◆ **Фрагмент текста**
Над нами возвышались прокаленные солнцем здания парламента. Отбивая час, прогромыхал Биг Бен; разгоняя теплый воздух, мимо пронесся трамвай.

— Клянусь честью, сущее пекло, не правда ли, сэр? — обратился ко мне низенький.

На нем был серый альпаковый пиджак и темные брюки. Мне сразу же бросились в глаза эдвардианские манеры и характерный выговор, но по костюму я не мог догадаться о профессии собеседника. Ярд за ярдом мы продвигались вместе с очередью, напоминая животных, ожидающих погрузки в Ноев ковчег. На причале очередь разделялась. Одни направлялись к судам в Ричмонд, Кью и Хэмптон-Корт, другие — к тем, которым предстояло идти вниз по реке, к Гринвичу.

Поднимался прилив. Двигаясь против течения, буксиры и следовавшие за ними баржи поднимали такую волну, что на ней плясали прогулочные лодки и катера. Это зрелище развлекало пассажиров.

◆ **Исходные данные**
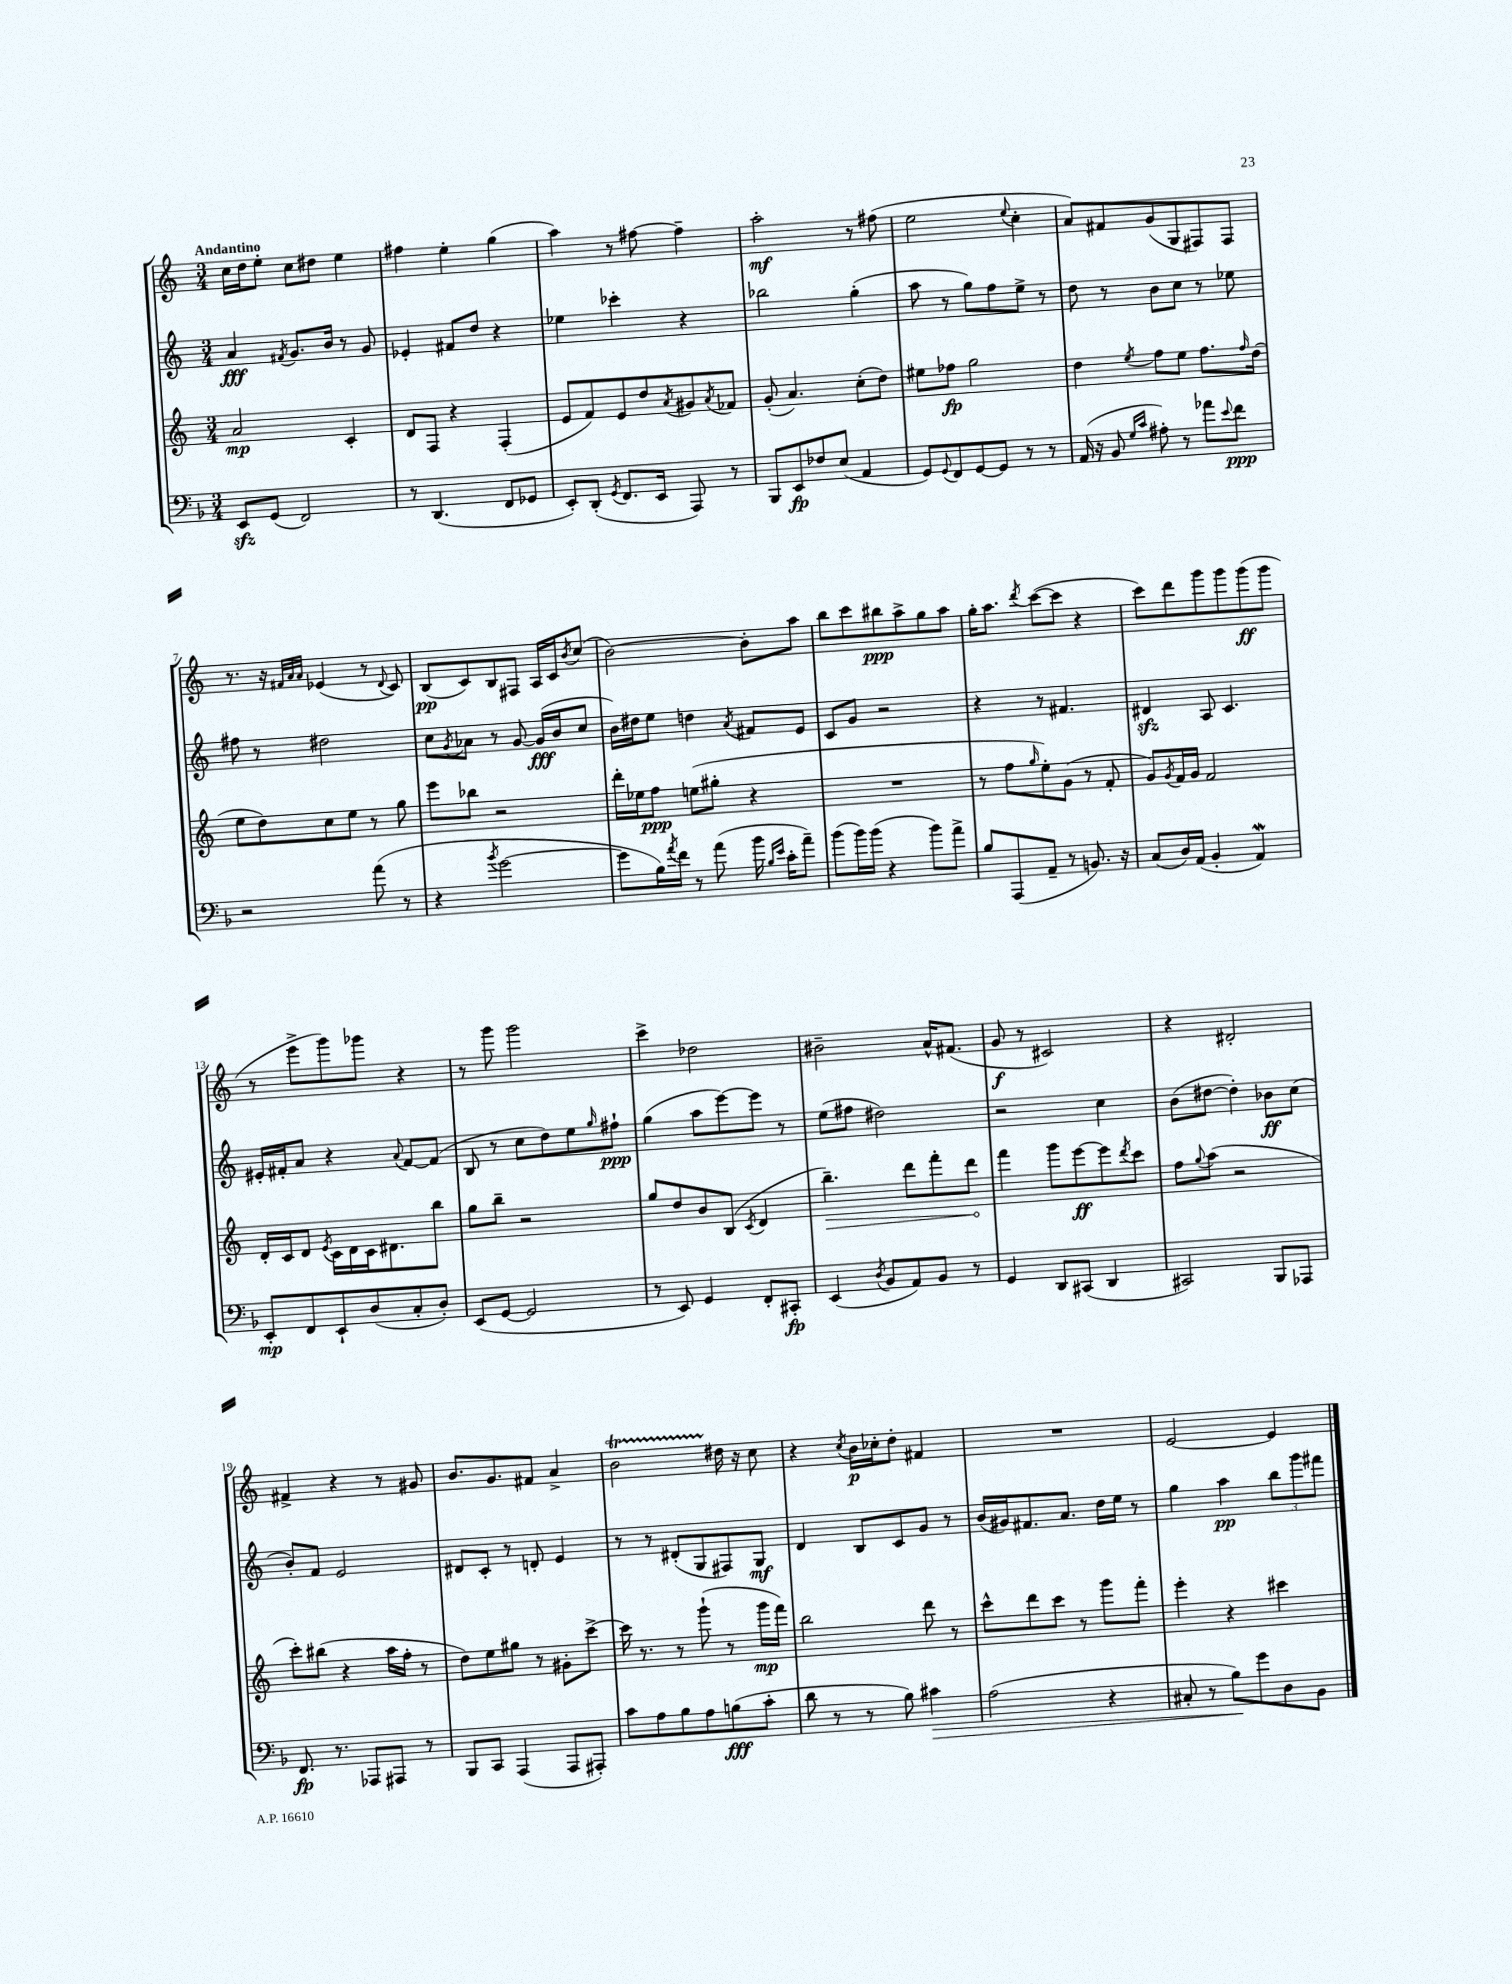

**kern	**dynam	**kern	**dynam	**kern	**dynam	**kern	**dynam
*part4	*part4	*part3	*part3	*part2	*part2	*part1	*part1
*staff4	*staff4	*staff3	*staff3	*staff2	*staff2	*staff1	*staff1
*clefF4	*	*clefG2	*	*clefG2	*	*clefG2	*
*k[b-]	*	*k[]	*	*k[]	*	*k[]	*
*M3/4	*	*M3/4	*	*M3/4	*	*M3/4	*
=1	=1	=1	=1	=1	=1	=1	=1
!	!	!	!	!	!	!LO:TX:a:B:t=Andantino	!
8EEzz/L	.	2a/	mp	4a/	fff	16cc\LL	.
.	.	.	.	.	.	16dd\J	.
(8GG/J	.	.	.	.	.	8ee'\J	.
.	.	.	.	8qf#X/	.	.	.
2FF/)	.	.	.	8.g/L	.	8cc\L	.
.	.	.	.	.	.	8dd#X\J	.
.	.	.	.	16b/Jk	.	.	.
.	.	4c'/	.	8r	.	4ee\	.
.	.	.	.	8g/	.	.	.
=2	=2	=2	=2	=2	=2	=2	=2
8r	.	8d/L	.	4e-X'/	.	4ff#X\	.
(4.DD/	.	8F/J	.	.	.	.	.
.	.	4r	.	8f#X/L	.	4ee'\	.
.	.	.	.	8dd/J	.	.	.
8FF/L	.	(4F'/	.	4r	.	(4gg\	.
8GG-X/J	.	.	.	.	.	.	.
=3	=3	=3	=3	=3	=3	=3	=3
8EE'/L)	.	8e/L	.	4ee-X\	.	4aa\)	.
(8DD'/J	.	8f/)	.	.	.	.	.
8qGG/	.	.	.	.	.	.	.
8.FF/L	.	8e/	.	4ccc-X'\	.	8r	.
.	.	8dd/	.	.	.	[8ff#X\	.
16EE/Jk	.	.	.	.	.	.	.
.	.	8qa/	.	.	.	.	.
8AAA/)	.	8g#X/	.	4r	.	4ff#~\]	.
.	.	8qa/	.	.	.	.	.
8r	.	8f-X/J	.	.	.	.	.
=4	=4	=4	=4	=4	=4	=4	=4
8BBB-/L	.	(8g'/	.	2bb-X\	.	2aa'\	mf
8EE/	fp	4.a/)	.	.	.	.	.
8F-X/	.	.	.	.	.	.	.
(8E/J	.	.	.	.	.	.	.
4AA/	.	(8cc'\L	.	(4gg'\	.	8r	.
.	.	8dd\J)	.	.	.	(8ff#X\	.
=5	=5	=5	=5	=5	=5	=5	=5
8GG/L)	.	8ee#X\L	.	8aa\	.	2ee\	.
8qqGG/	.	.	.	.	.	.	.
8FF/	.	8ff-X\J	fp	8r	.	.	.
[8GG/	.	2gg\	.	8gg\L)	.	.	.
8GG/J]	.	.	.	8ff\	.	.	.
.	.	.	.	.	.	8qqee/	.
8r	.	.	.	8ee^\J	.	4cc'\	.
8r	.	.	.	8r	.	.	.
=6	=6	=6	=6	=6	=6	=6	=6
(16AA/	.	4dd\	.	8dd\	.	8a/L)	.
16r	.	.	.	.	.	.	.
8BB-/	.	.	.	8r	.	8f#X/	.
16qqG/LL	.	.	.	.	.	.	.
16qqc/JJ	.	8qee/	.	.	.	.	.
8A#X'\)	.	8ff\L	.	8b\L	.	(8g/	.
8r	.	8ee\J	.	8cc\J	.	8G/	.
8a-X\L	.	8.ff\L	.	8r	.	8F#X/)	.
8qqe/	.	.	.	.	.	.	.
8f\J	ppp	.	.	8ee-X\	.	8F#/J	.
.	.	16qqff/	.	.	.	.	.
.	.	(16dd\Jk	.	.	.	.	.
!!LO:LB:g=z
=7	=7	=7	=7	=7	=7	=7	=7
2r	.	8ee\L	.	8ff#X\	.	8.r	.
.	.	8dd\)	.	8r	.	.	.
.	.	.	.	.	.	16r	.
.	.	.	.	.	.	32qqf#X/LLL	.
.	.	.	.	.	.	32qqa/	.
.	.	.	.	.	.	32qqa/JJJ	.
.	.	8cc\	.	2dd#X\	.	(4e-X/	.
.	.	8ee\J	.	.	.	.	.
(8a\	.	8r	.	.	.	8r	.
.	.	.	.	.	.	8qqd/	.
8r	.	8gg\	.	.	.	8c/)	.
=8	=8	=8	=8	=8	=8	=8	=8
4r	.	8eee\L	.	8cc\L	.	(8B/L	pp
.	.	.	.	8qg/	.	.	.
.	.	8bb-X\J	.	8a-X\J	.	8c/)	.
8qb-/	.	.	.	.	.	.	.
[2g\	.	2r	.	8r	.	8B/	.
.	.	.	.	[8g/	.	8F#X/J	.
.	.	.	.	(16g/LL]	fff	16A/LL	.
.	.	.	.	16b/J	.	16c/J	.
.	.	.	.	.	.	8qb/	.
.	.	.	.	8cc/J	.	(8cc/J	.
=9	=9	=9	=9	=9	=9	=9	=9
8g\L]	.	16ddd'\LL	.	16b\LL)	.	[2b\)	.
.	.	16ee-X\J	.	16dd#X\J	.	.	.
16B-\L)	.	8ff\J	ppp	8ee\J	.	.	.
8qa/	.	.	.	.	.	.	.
16f\JJ	.	.	.	.	.	.	.
8r	.	(8een\L	.	4ddn\	.	.	.
(8a\	.	8gg#X'\J	.	.	.	.	.
.	.	.	.	8qa/	.	.	.
16b-\	.	4r	.	8f#X/L	.	8b'\L]	.
16qqB-/LL	.	.	.	.	.	.	.
16qqe/JJ	.	.	.	.	.	.	.
16c'\KL	.	.	.	.	.	.	.
8a~\J)	.	.	.	8e/J	.	8aa\J	.
=10	=10	=10	=10	=10	=10	=10	=10
(8b-\L	.	2.r	.	8c/L	.	8bb\L	.
16b-\L)	.	.	.	8g/J	.	8ccc\	.
(16b-\JJ	.	.	.	.	.	.	.
4r	.	.	.	2r	.	8bb#X\	ppp
.	.	.	.	.	.	8aa^\	.
8b-\L)	.	.	.	.	.	8gg\	.
8a^\J	.	.	.	.	.	8aa\J	.
=11	=11	=11	=11	=11	=11	=11	=11
8B-/L	.	8r	.	4r	.	16gg'\KL	.
.	.	.	.	.	.	8.aa\J	.
(8AAA/	.	8ff\L	.	.	.	.	.
.	.	16qqgg/	.	.	.	8qddd/	.
8AA~/J	.	8ee'\)	.	8r	.	([8ccc\L	.
8r	.	(8g\J	.	4.f#X/	.	8ccc\J]	.
8.BBn/)	.	8r	.	.	.	4r	.
.	.	8f'/	.	.	.	.	.
16r	.	.	.	.	.	.	.
=12	=12	=12	=12	=12	=12	=12	=12
(8C/L	.	8g/L)	.	4d#Xzz/	.	8ccc\L)	.
.	.	8qg/	.	.	.	.	.
16D/L)	.	16f/L	.	.	.	8ddd\	.
(16AA/JJ	.	16g/JJ	.	.	.	.	.
4BB-'/	.	2f/	.	8A/	.	8ggg\	.
.	.	.	.	4.c/	.	8ggg\	.
4AAW/)	.	.	.	.	.	(8ggg\	ff
.	.	.	.	.	.	8ggg\J	.
!!LO:LB:g=z
=13	=13	=13	=13	=13	=13	=13	=13
8EE'/L	mp	16d'/LL	.	16e#X'/LL	.	8r	.
.	.	16c/J	.	16f#X'/J	.	.	.
8FF/	.	8d/J	.	8a/J	.	8eee^\L	.
.	.	8qe/	.	.	.	.	.
8EE`/	.	16c\LL	.	4r	.	8ggg\)	.
.	.	16d\	.	.	.	.	.
(8D/	.	16c\J	.	.	.	8ggg-X\J	.
.	.	8.d#X\	.	.	.	.	.
.	.	.	.	8qqa/	.	.	.
8C'/	.	.	.	[8f#/L	.	4r	.
8D'/J)	.	8bb\J	.	(8f#/J]	.	.	.
=14	=14	=14	=14	=14	=14	=14	=14
(8EE/L	.	8gg\L	.	8B/	.	8r	.
[8GG/J	.	8bb~\J	.	8r	.	8ggg\	.
2GG/]	.	2r	.	8cc\L	.	2ggg\	.
.	.	.	.	8dd\)	.	.	.
.	.	.	.	8ee\	.	.	.
.	.	.	.	16qqgg/	.	.	.
.	.	.	.	8ff#X`\J	ppp	.	.
=15	=15	=15	=15	=15	=15	=15	=15
8r	.	8gg/L	.	(4gg\	.	4ccc^\	.
8EE/)	.	8dd/	.	.	.	.	.
4GG/	.	8b/	.	8aa\L	.	2dd-X\	.
.	.	(8B/J	.	[8eee\)	.	.	.
.	.	8qc/	.	.	.	.	.
8FF'/L	.	4d/	.	8eee\J]	.	.	.
8CC#X'/J	fp	.	.	8r	.	.	.
=16	=16	=16	=16	=16	=16	=16	=16
!	!	!	!LO:HP:b	!	!	!	!
(4EE/	.	4.bb~\)	>	(8ee\L	.	2b#X~\	.
.	.	.	.	8ff#X\J	.	.	.
8qD/	.	.	.	.	.	.	.
8BB-/L	.	.	.	2dd#X\)	.	.	.
8AA/)	.	8ddd\L	.	.	.	.	.
8BB-/J	.	8fff'\	.	.	.	16a^^/KL	.
.	.	.	.	.	.	(8.f#X/J	.
8r	.	8ddd\J	.	.	.	.	.
.	.	.	]	.	.	.	.
=17	=17	=17	=17	=17	=17	=17	=17
4GG/	.	4fff\	.	2r	.	8g/	f
.	.	.	.	.	.	8r	.
8DD/L	.	8ggg\L	.	.	.	2c#X/)	.
(8CC#X/J	.	[8eee\	ff	.	.	.	.
4DD/	.	8eee\]	.	4cc\	.	.	.
.	.	8qddd/	.	.	.	.	.
.	.	8ccc\J	.	.	.	.	.
=18	=18	=18	=18	=18	=18	=18	=18
2CC#X/)	.	8ff\L	.	(8b\L	.	4r	.
.	.	8qqgg/	.	.	.	.	.
.	.	(8aa\J	.	[8dd#X\J	.	.	.
.	.	2r	.	4dd#'\])	.	2d#X'/	.
8BBB-/L	.	.	.	8b-X\L	ff	.	.
8AAA-X/J	.	.	.	(8cc\J	.	.	.
!!LO:LB:g=z
=19	=19	=19	=19	=19	=19	=19	=19
8.FF/	fp	8ccc'\L)	.	8b'/L)	.	4f#X^/	.
.	.	(8bb#X\J	.	8f/J	.	.	.
8.r	.	.	.	.	.	.	.
.	.	4r	.	2e/	.	4r	.
8AAA-X/L	.	.	.	.	.	.	.
8AAA#X/J	.	16aa\LL	.	.	.	8r	.
.	.	16ff'\JJ	.	.	.	.	.
8r	.	8r	.	.	.	8g#X/	.
=20	=20	=20	=20	=20	=20	=20	=20
8BBB-/L	.	8dd\L)	.	8d#X/L	.	8.b/L	.
8CC/J	.	8ee\	.	8c'/J	.	.	.
.	.	.	.	.	.	8.g/	.
(4AAA/	.	8gg#X\J	.	8r	.	.	.
.	.	8r	.	8dn'/	.	8f#X/J	.
8AAA/L	.	8g#X'\L	.	4e/	.	4a^/	.
8AAA#X'/J)	.	[8ccc^\J	.	.	.	.	.
=21	=21	=21	=21	=21	=21	=21	=21
8c\L	.	16ccc\]	.	8r	.	2bt\	.
.	.	8.r	.	.	.	.	.
8A\	.	.	.	8r	.	.	.
8B-\	.	8r	.	(8d#X'/L	.	.	.
8A\	.	(8ggg`\	.	8G/	.	.	.
(8Bn\	fff	8r	.	8F#X/)	.	16dd#X\	.
.	.	.	.	.	.	16r	.
8c'\J	.	16ggg\LL	mp	8G/J	mf	8cc\	.
.	.	16fff\JJ)	.	.	.	.	.
=22	=22	=22	=22	=22	=22	=22	=22
8d\	.	2bb\	.	4d/	.	4r	.
8r	.	.	.	.	.	.	.
.	.	.	.	.	.	8qcc/	.
8r	.	.	.	8B/L	.	16b\LL	p
.	.	.	.	.	.	16cc-X'\J	.
8B-\)	.	.	.	8c/	.	8dd'\J	.
!	!LO:HP:b	!	!	!	!	!	!
4c#X\	>	8ddd\	.	8g/J	.	4f#X/	.
.	.	8r	.	8r	.	.	.
=23	=23	=23	=23	=23	=23	=23	=23
(2A\	.	8ccc^^\L	.	(16b/LL	.	2.r	.
.	.	.	.	16g#X/J)	.	.	.
.	.	8ddd\	.	8.f#X/	.	.	.
.	.	8ccc\J	.	.	.	.	.
.	.	.	.	8.a/J	.	.	.
.	.	8r	.	.	.	.	.
4r	.	8ggg\L	.	16dd\LL	.	.	.
.	.	.	.	16ee\JJ	.	.	.
.	.	8fff'\J	.	8r	.	.	.
=24	=24	=24	=24	=24	=24	=24	=24
8C#X'/	.	4eee'\	.	4gg\	.	[2e/	.
8r	.	.	.	.	.	.	.
8B-\L)	.	4r	.	4aa\	pp	.	.
8g\	]	.	.	.	.	.	.
8D\	.	4ccc#X\	.	12bb\L	.	4e/]	.
.	.	.	.	12ggg\	.	.	.
8BB-\J	.	.	.	.	.	.	.
.	.	.	.	12fff#X\J	.	.	.
==	==	==	==	==	==	==	==
*-	*-	*-	*-	*-	*-	*-	*-
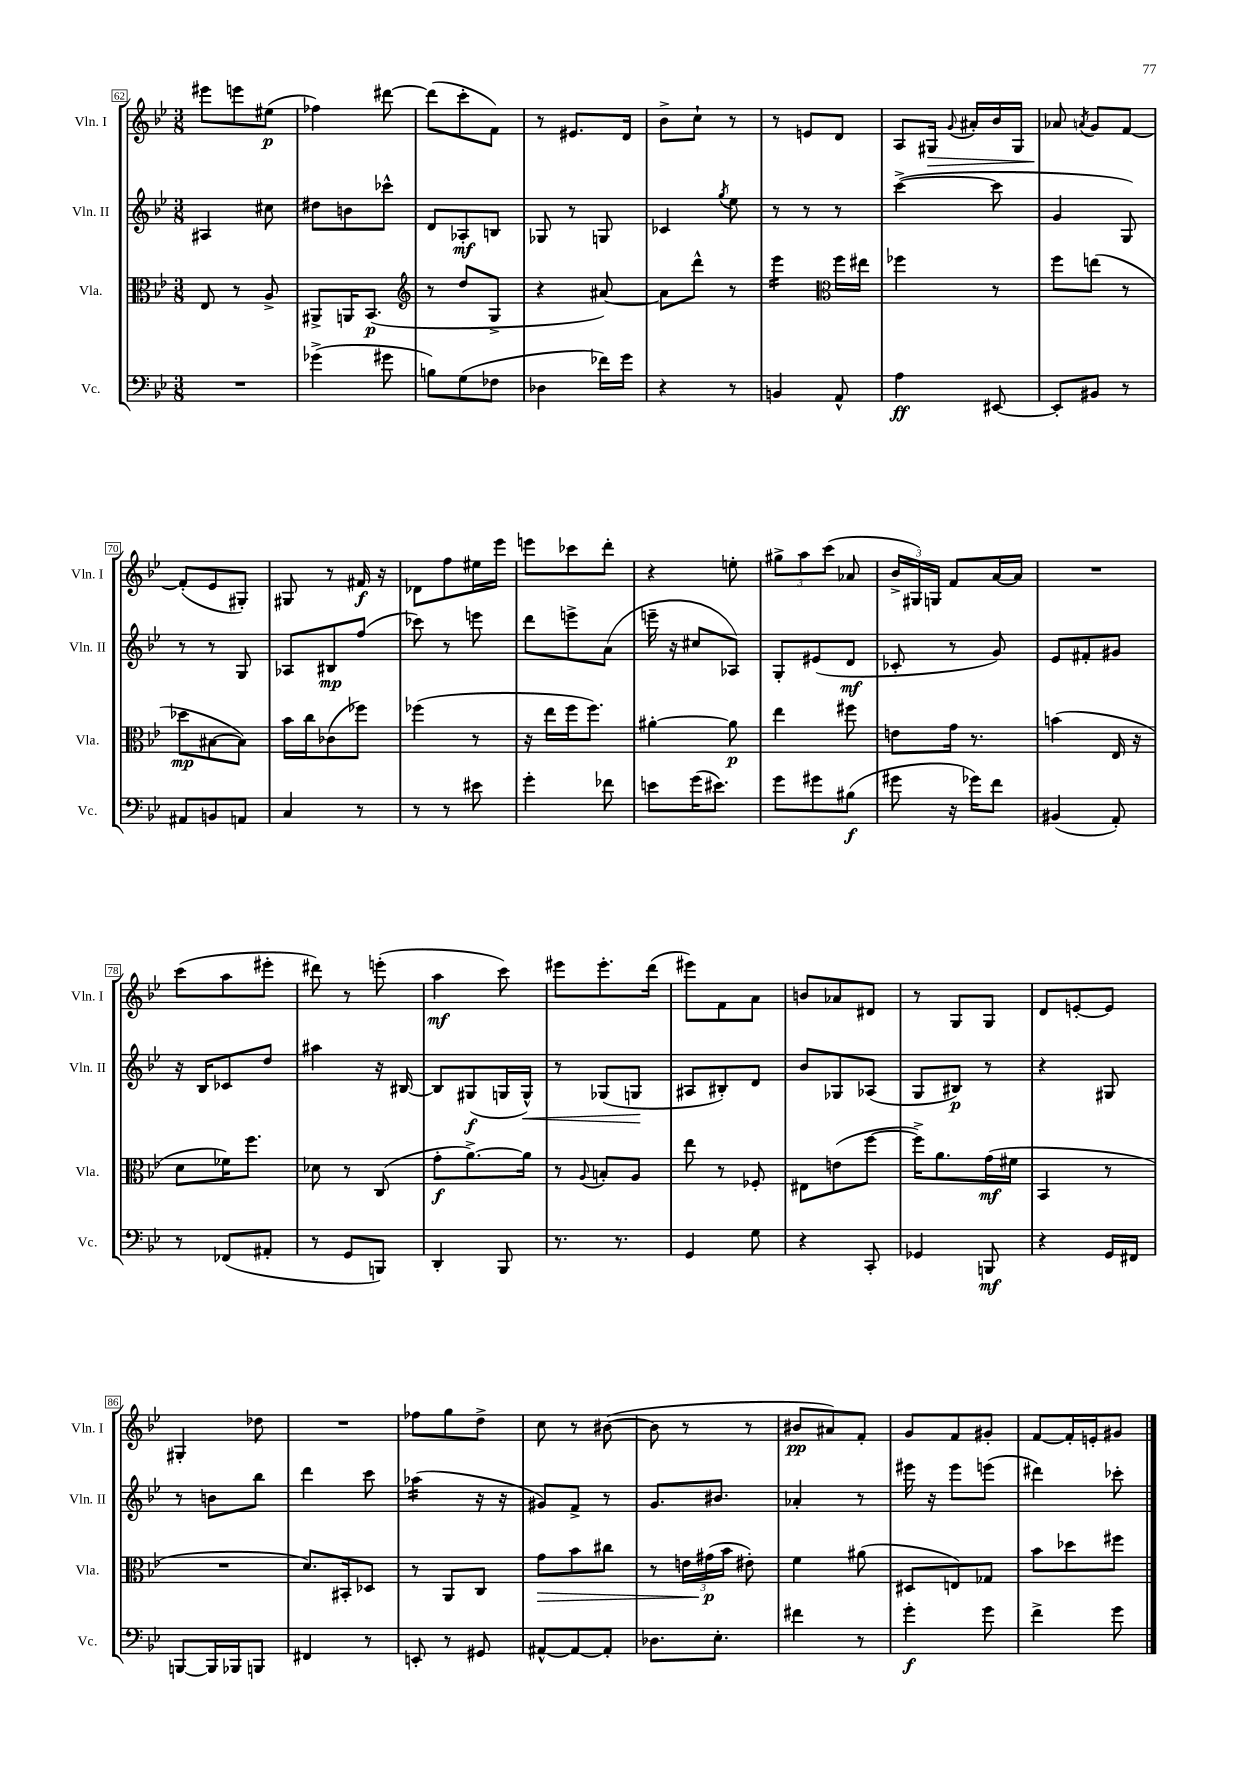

◆ **Условие задания**
Продолжите отрывок об очереди на речном причале у здания парламента, начиная сразу после его последнего предложения.

◆ **Ответ на задание**
— Обожаю Лондон, сэр, — заявил низенький мужчина, — и без ложной скромности скажу, что хорошо его знаю.

— Вы давно здесь живете?

— Всю свою жизнь, сэр. Как вы думаете, сколько мне лет?

На вид этому человеку было около семидесяти пяти, но, чтобы доставить ему удовольствие, я сказал, что, наверное, шестьдесят.

— Нет, сэр, вы далеки от истины. — Ему явно польстил мой ответ. — Мне семьдесят три.

В этот миг к нам повернулась стоявшая впереди женщина довольно неряшливого вида.

— Ничего подобного, Альфред, — сказала она, — не обманывай джентльмена. Тебе ведь и семьдесят один еще не исполнился.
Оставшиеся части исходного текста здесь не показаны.